I would add that Irvin Yalom offers some useful insights on working with and developing the will, as well.  (And this essay contains a good introduction to Assagioli's "psychosynthetic" model of will and will work.)

Regarding historiography as a lacuna in Integral theorizing, I think you made that point very well in your ITC presentation (and I look forward to reading your paper if you engage with that critique further there).

Hello Ambo,

Here is a write-up on WVS:

https://en.wikipedia.org/wiki/World_Values_Survey



Ambo Suno said:

Hi Neelesh - I am enjoying your takes on the paper and the geert-H site is an education for me.

I'm wondering where you found the particular 2x2 sociograph you inserted? I didn't fint it on the Geert-H.

ambo

Neelesh Marik said:

Thanks and good to see you too, David. 

I think the sociograph is another very powerful idea raised in the paper.

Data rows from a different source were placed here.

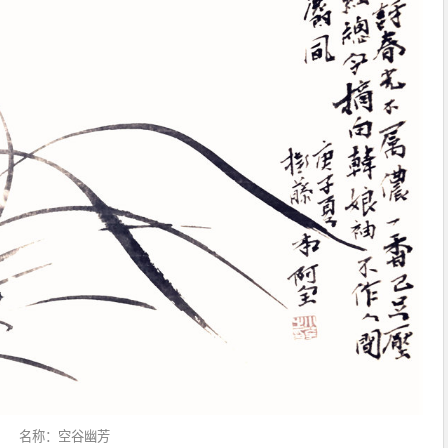
名称：空谷幽芳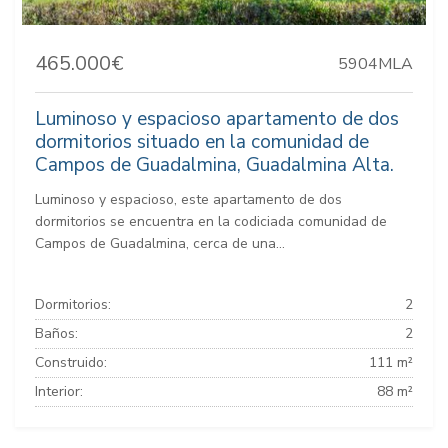
465.000€
5904MLA
Luminoso y espacioso apartamento de dos
dormitorios situado en la comunidad de
Campos de Guadalmina, Guadalmina Alta.
Luminoso y espacioso, este apartamento de dos
dormitorios se encuentra en la codiciada comunidad de
Campos de Guadalmina, cerca de una...
Dormitorios:
2
Baños:
2
Construido:
111 m²
Interior:
88 m²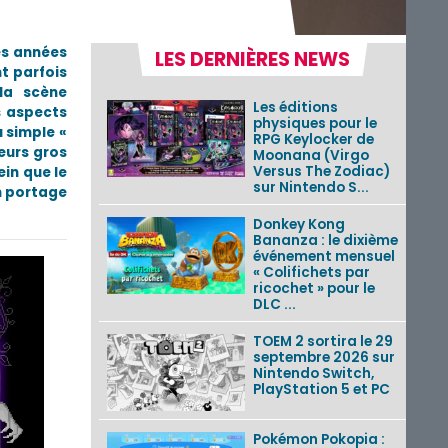
es années
LES DERNIÈRES NEWS
t parfois
la scène
Les éditions
s aspects
physiques pour le
u simple «
RPG Keylocker de
eurs gros
Moonana (Virgo
Versus The Zodiac)
ein que le
sur Nintendo S...
un portage
Donkey Kong
Bananza : le dixième
événement mensuel
« Colifichets par
ricochet » pour le
DLC ...
TOEM 2 sortira le 29
septembre 2026 sur
Nintendo Switch,
PlayStation 5 et PC
Pokémon Pokopia :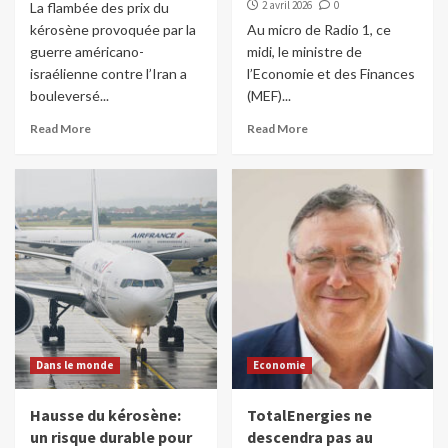
2 avril 2026
0
La flambée des prix du
kérosène provoquée par la
Au micro de Radio 1, ce
guerre américano-
midi, le ministre de
israélienne contre l’Iran a
l’Economie et des Finances
bouleversé...
(MEF)...
Read More
Read More
Dans le monde
Economie
Hausse du kérosène:
TotalEnergies ne
un risque durable pour
descendra pas au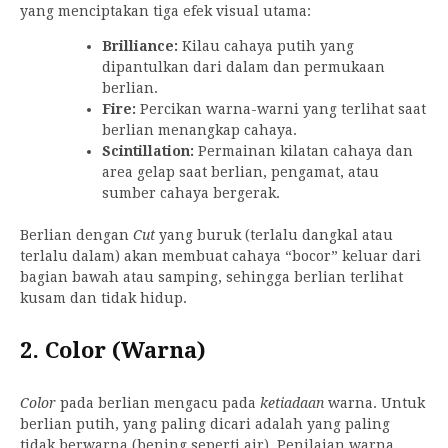
yang menciptakan tiga efek visual utama:
Brilliance:
Kilau cahaya putih yang
dipantulkan dari dalam dan permukaan
berlian.
Fire:
Percikan warna-warni yang terlihat saat
berlian menangkap cahaya.
Scintillation:
Permainan kilatan cahaya dan
area gelap saat berlian, pengamat, atau
sumber cahaya bergerak.
Berlian dengan
Cut
yang buruk (terlalu dangkal atau
terlalu dalam) akan membuat cahaya “bocor” keluar dari
bagian bawah atau samping, sehingga berlian terlihat
kusam dan tidak hidup.
2. Color (Warna)
Color
pada berlian mengacu pada
ketiadaan
warna. Untuk
berlian putih, yang paling dicari adalah yang paling
tidak berwarna (bening seperti air). Penilaian warna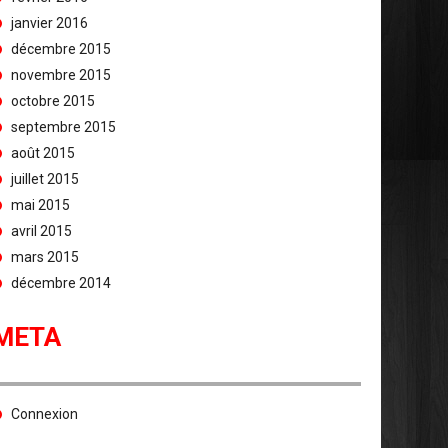
janvier 2016
décembre 2015
novembre 2015
octobre 2015
septembre 2015
août 2015
juillet 2015
mai 2015
avril 2015
mars 2015
décembre 2014
META
Connexion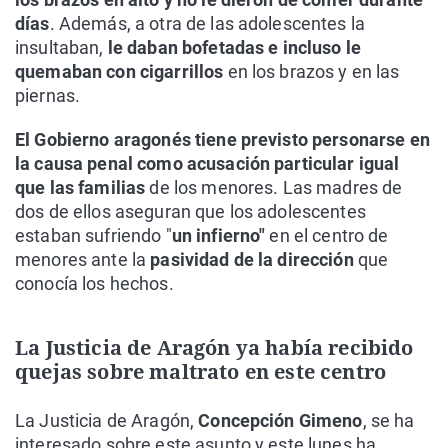
días
. Además, a otra de las adolescentes la
insultaban,
le daban bofetadas e incluso le
quemaban con cigarrillos
en los brazos y en las
piernas.
El Gobierno aragonés tiene previsto personarse en
la causa penal como acusación particular igual
que las familias
de los menores. Las madres de
dos de ellos aseguran que los adolescentes
estaban sufriendo "
un infierno"
en el centro de
menores ante la
pasividad de la dirección
que
conocía los hechos.
La Justicia de Aragón ya había recibido
quejas sobre maltrato en este centro
La Justicia de Aragón,
Concepción Gimeno
, se ha
interesado sobre este asunto y este lunes ha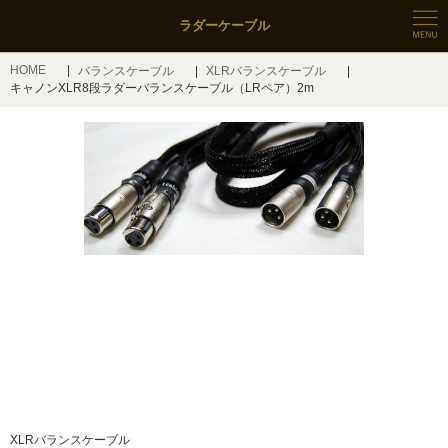
ラダーケーブル
HOME
バランスケーブル
XLRバランスケーブル
キャノンXLR8段ラダーバランスケーブル（LRペア）2m
XLRバランスケーブル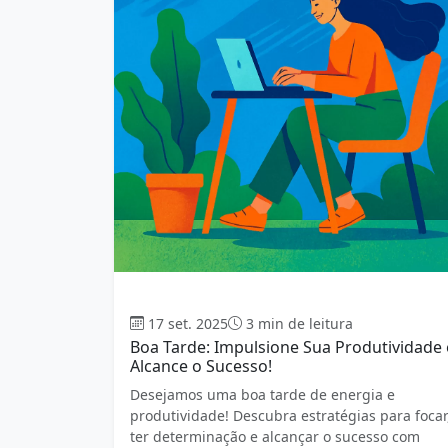
Boa tarde
17 set. 2025
3 min de leitura
Boa Tarde: Impulsione Sua Produtividade 
Alcance o Sucesso!
Desejamos uma boa tarde de energia e
produtividade! Descubra estratégias para focar
ter determinação e alcançar o sucesso com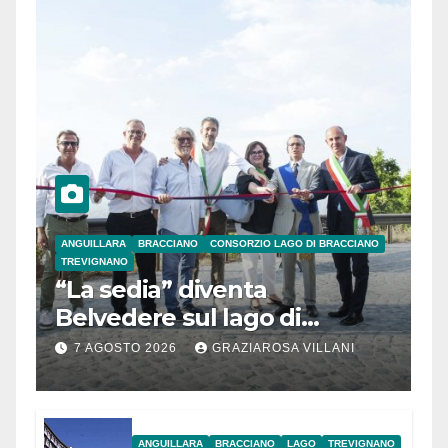
ANGUILLARA
BRACCIANO
CONSORZIO LAGO DI BRACCIANO
TREVIGNANO
“La sedia” diventa
Belvedere sul lago di
Bracciano: ieri
7 AGOSTO 2026
GRAZIAROSA VILLANI
l’inaugurazione
ANGUILLARA
BRACCIANO
LAGO
TREVIGNANO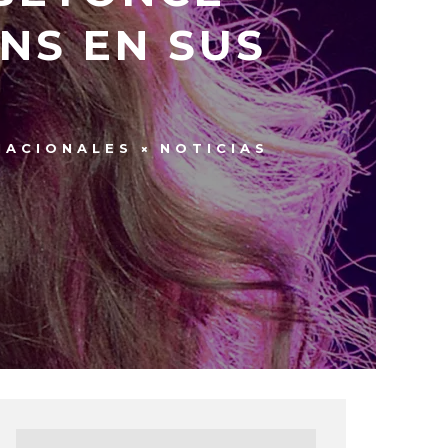
NS EN SUS
NACIONALES
NOTICIAS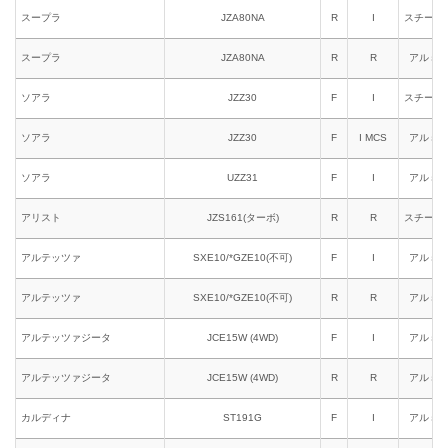
スープラ
JZA80NA
R
I
スチール
スープラ
JZA80NA
R
R
アルミ
ソアラ
JZZ30
F
I
スチール
ソアラ
JZZ30
F
I MCS
アルミ
ソアラ
UZZ31
F
I
アルミ
アリスト
JZS161(ターボ)
R
R
スチール
アルテッツァ
SXE10/*GZE10(不可)
F
I
アルミ
アルテッツァ
SXE10/*GZE10(不可)
R
R
アルミ
アルテッツァジータ
JCE15W (4WD)
F
I
アルミ
アルテッツァジータ
JCE15W (4WD)
R
R
アルミ
カルディナ
ST191G
F
I
アルミ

There is a strong case for collaboration of Integral developmentalists with academic cultural analysts/ anthropologists.

The World Values Survey does that at a simple 2x2 level, though I am not sure in our current global climate how much of that is used for action beyond analysis.

There are more sophisticated models which allow a wider appreciation of facets in a national culture, such as this:

http://geert-hofstede.com/national-culture.html

We are perhaps several decades away when these things are looked at seriously for proactive work. Unlikely to happen until the neo-liberal power structures dissolve.

I think some traditions consider the Hara (also known as the Kath Centre or Tan-t'ien) as the kinesthetic and energetic epicentre of will, or more accurately the 'threshold of non-doing' beyond which things tend to happen on their own accord without much 'effort'. Meditations such as Zazen seemingly use the Hara as one of the focal points for concentration.